What is the purpose of an Enduring Power of Attorney?
The purpose of an Enduring Power of Attorney (EPA), is to appoint a person (an Attorney), to look after your financial and/or personal affairs, in the event that you no longer have the mental capacity to do so yourself.
What is an Enduring Power of Attorney?
An Enduring Power of Attorney is created by a person (the Donor), while they have mental capacity. The relevant legislation is the Powers of Attorney Act 1996 and the Enduring Powers of Attorney Regulations (S.I. 196/1996). The power only comes into effect when the Donor becomes mentally incapable of managing their affairs, at which time, the Attorney/s must apply for registration of the EPA.
The EPA can grant general authority to the Attorney, in relation to all of the Donor’s property and affairs, or may just give authority to do specific acts on the Donor’s behalf. Authority can also be given in relation to Personal Care decisions.
Creating an Enduring Power of Attorney
An Enduring Power of Attorney is a legal document and it is therefore advisable to seek guidance from a solicitor before creation. A statement from a doctor, confirming the mental capacity of the Donor at the time of creation is required. A solicitor must explain the effect of creation of the power to the Donor and sign a statement, confirming that the Donor understood the effect of creation of the power.
The Donor is required, when creating the power, to specify what powers the Attorney is to have.
At least 2 people (Notice Parties) must be notified of the creation of the power. At least one of the Notice Parties must be a blood relative of the Donor. If the Donor’s spouse is not an Attorney the spouse must be named as a Notice Party.
Must the Attorney be a family member?
There is no requirement for the Attorney to be a relative of the Donor. The Donor can appoint anyone to act and may appoint more than one Attorney if they wish.
Who cannot act as Attorney?
- People under the age of 18
- People convicted of fraud
- People disqualified under the Companies Act
- An individual or trust corporation who own a Nursing Home in which the Donor is residing
Registration of an Enduring Power of Attorney
The Enduring Power of Attorney only comes into effect when it has been registered. The Attorney/s must apply to the Registrar of Wards of Court for registration, once medical evidence has been obtained, confirming that the Donor is, or is becoming, mentally incapable of managing his/her affairs. The solicitor who drafted the Enduring Power of Attorney usually takes responsibility for registering the document.

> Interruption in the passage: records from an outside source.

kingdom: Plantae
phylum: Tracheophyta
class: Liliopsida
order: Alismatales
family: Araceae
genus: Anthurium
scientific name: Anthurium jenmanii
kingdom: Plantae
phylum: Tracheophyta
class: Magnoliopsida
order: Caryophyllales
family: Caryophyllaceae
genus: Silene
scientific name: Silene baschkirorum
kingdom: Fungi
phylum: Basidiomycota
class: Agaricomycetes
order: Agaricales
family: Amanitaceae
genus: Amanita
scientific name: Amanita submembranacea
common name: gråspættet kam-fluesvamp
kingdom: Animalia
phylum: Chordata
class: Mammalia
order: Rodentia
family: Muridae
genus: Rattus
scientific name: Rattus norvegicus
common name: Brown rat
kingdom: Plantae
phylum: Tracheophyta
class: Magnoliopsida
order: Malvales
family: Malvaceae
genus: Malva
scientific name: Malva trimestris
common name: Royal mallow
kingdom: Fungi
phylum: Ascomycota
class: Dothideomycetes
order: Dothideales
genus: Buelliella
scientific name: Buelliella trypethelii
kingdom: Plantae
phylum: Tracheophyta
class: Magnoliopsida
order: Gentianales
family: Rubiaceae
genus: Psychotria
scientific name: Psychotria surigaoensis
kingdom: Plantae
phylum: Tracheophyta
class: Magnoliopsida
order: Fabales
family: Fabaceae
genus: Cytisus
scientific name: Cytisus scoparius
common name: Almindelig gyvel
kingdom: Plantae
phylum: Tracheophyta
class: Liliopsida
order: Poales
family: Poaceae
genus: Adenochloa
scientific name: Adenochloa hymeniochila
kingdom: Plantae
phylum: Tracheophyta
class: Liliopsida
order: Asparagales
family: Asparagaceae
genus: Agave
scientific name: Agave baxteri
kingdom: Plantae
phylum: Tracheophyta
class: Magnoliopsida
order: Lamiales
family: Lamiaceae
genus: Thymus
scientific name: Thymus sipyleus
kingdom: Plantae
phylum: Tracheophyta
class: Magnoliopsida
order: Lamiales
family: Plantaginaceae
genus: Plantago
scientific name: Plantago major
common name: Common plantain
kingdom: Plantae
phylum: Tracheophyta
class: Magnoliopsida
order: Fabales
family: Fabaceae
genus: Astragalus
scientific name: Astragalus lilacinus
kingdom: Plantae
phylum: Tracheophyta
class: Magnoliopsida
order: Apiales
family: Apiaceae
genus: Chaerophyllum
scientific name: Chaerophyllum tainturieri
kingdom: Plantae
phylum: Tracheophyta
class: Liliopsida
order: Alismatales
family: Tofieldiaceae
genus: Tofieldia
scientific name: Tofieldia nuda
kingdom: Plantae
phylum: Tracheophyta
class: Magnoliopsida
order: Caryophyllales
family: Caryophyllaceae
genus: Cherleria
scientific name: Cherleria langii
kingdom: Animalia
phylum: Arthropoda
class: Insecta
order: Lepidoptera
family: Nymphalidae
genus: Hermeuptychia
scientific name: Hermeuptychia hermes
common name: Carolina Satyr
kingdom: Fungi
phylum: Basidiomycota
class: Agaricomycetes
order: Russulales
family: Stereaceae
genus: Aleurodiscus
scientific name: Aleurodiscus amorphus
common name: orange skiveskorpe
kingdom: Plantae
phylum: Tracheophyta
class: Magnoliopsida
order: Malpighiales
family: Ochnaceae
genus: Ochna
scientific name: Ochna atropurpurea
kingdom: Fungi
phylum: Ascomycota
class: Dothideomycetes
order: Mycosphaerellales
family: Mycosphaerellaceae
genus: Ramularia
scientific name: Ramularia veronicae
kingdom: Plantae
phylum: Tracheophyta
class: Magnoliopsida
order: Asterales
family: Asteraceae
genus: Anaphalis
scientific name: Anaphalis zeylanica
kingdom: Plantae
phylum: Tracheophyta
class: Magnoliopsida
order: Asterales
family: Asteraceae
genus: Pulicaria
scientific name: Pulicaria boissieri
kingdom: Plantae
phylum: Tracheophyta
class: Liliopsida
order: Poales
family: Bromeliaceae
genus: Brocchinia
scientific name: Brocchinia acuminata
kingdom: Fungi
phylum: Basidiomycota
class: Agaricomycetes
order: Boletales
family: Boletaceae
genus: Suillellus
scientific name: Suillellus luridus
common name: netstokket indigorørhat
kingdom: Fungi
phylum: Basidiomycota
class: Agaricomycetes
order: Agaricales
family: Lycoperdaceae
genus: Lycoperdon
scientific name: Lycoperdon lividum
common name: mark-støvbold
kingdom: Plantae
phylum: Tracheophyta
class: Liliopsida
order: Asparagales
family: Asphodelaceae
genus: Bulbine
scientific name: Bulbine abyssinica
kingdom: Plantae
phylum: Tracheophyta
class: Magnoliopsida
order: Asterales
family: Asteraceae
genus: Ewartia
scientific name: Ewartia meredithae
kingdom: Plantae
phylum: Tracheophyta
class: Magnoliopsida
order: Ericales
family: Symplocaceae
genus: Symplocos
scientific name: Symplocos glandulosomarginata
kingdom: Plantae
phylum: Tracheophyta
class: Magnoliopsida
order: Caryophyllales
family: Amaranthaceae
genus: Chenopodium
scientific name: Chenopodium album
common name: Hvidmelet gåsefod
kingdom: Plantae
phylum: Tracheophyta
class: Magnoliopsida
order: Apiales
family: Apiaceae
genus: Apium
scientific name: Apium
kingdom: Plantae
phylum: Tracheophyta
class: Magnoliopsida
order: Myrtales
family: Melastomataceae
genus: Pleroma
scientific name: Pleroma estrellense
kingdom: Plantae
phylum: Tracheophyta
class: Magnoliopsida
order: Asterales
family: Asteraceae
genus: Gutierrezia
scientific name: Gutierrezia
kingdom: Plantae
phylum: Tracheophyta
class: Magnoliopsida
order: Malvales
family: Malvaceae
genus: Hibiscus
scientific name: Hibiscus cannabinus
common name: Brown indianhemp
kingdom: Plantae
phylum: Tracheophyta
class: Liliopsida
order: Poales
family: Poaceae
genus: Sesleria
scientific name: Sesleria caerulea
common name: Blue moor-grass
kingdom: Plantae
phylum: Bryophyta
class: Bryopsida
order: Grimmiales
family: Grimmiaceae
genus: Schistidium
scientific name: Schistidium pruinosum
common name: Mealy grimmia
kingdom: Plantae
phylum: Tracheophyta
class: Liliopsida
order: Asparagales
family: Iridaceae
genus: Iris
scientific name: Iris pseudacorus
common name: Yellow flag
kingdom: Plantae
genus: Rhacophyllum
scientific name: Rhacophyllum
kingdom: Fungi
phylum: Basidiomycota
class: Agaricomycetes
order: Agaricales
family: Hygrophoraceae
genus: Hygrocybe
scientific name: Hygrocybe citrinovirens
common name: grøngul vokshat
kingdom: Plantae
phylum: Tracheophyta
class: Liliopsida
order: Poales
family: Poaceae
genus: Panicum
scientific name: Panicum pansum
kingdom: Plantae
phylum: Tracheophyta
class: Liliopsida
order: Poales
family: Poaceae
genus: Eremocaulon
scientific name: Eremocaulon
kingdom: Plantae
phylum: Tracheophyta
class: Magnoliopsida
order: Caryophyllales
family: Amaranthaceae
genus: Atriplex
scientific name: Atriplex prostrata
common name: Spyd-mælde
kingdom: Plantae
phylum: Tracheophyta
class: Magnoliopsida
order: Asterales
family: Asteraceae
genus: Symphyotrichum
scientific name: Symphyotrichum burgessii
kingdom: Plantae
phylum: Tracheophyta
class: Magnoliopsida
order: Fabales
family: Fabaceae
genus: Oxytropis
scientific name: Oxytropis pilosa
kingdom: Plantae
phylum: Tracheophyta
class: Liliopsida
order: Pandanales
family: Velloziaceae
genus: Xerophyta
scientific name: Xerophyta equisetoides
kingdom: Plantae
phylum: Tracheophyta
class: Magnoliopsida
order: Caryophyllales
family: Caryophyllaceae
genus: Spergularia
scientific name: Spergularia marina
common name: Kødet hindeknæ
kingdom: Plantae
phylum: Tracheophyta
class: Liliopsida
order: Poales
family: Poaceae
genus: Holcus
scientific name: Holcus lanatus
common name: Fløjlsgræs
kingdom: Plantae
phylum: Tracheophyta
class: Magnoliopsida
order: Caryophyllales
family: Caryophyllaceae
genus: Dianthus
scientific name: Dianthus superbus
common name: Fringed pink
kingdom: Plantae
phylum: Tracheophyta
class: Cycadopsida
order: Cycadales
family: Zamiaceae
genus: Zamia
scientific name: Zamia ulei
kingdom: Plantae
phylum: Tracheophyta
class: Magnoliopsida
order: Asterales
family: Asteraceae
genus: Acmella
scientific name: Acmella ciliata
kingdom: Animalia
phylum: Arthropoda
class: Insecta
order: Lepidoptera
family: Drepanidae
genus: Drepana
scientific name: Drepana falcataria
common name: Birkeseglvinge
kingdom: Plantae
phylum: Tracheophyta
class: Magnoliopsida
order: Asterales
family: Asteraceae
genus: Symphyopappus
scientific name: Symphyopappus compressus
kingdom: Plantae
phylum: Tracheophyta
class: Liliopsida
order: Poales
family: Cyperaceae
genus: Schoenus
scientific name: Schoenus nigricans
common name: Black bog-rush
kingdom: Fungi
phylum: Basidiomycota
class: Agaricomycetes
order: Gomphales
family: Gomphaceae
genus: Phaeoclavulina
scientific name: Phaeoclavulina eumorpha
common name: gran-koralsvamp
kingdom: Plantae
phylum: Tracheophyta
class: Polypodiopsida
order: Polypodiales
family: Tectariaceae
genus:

Notification must be given to the Registrar of Wards of Court, the Donor and the Notice Parties, of intention to apply to have the power registered, after which, there is a five week period, in which any of the parties can object to the registration if they wish. The grounds on which an objection can be made, are listed on the Notice of Intention to Apply for Registration. Any objection should be sent in writing to the Registrar of Wards of Court.
Revocation of an Enduring Power of Attorney
An EPA can be revoked by the Donor at any stage, before an application for registration is made. Once the EPA has been registered, it may only be revoked by way of an application the High Court.
The role of the High Court
The High Court has a supervisory role in respect of an EPA, including the power to give directions about the management and disposal of the Donor’s property. An EPA, once registered, may only be cancelled with approval from the High Court.
After registration, the Wards of Court Office has no supervisory role in relation to a Donor, or an Attorney/s appointed under an Enduring Power.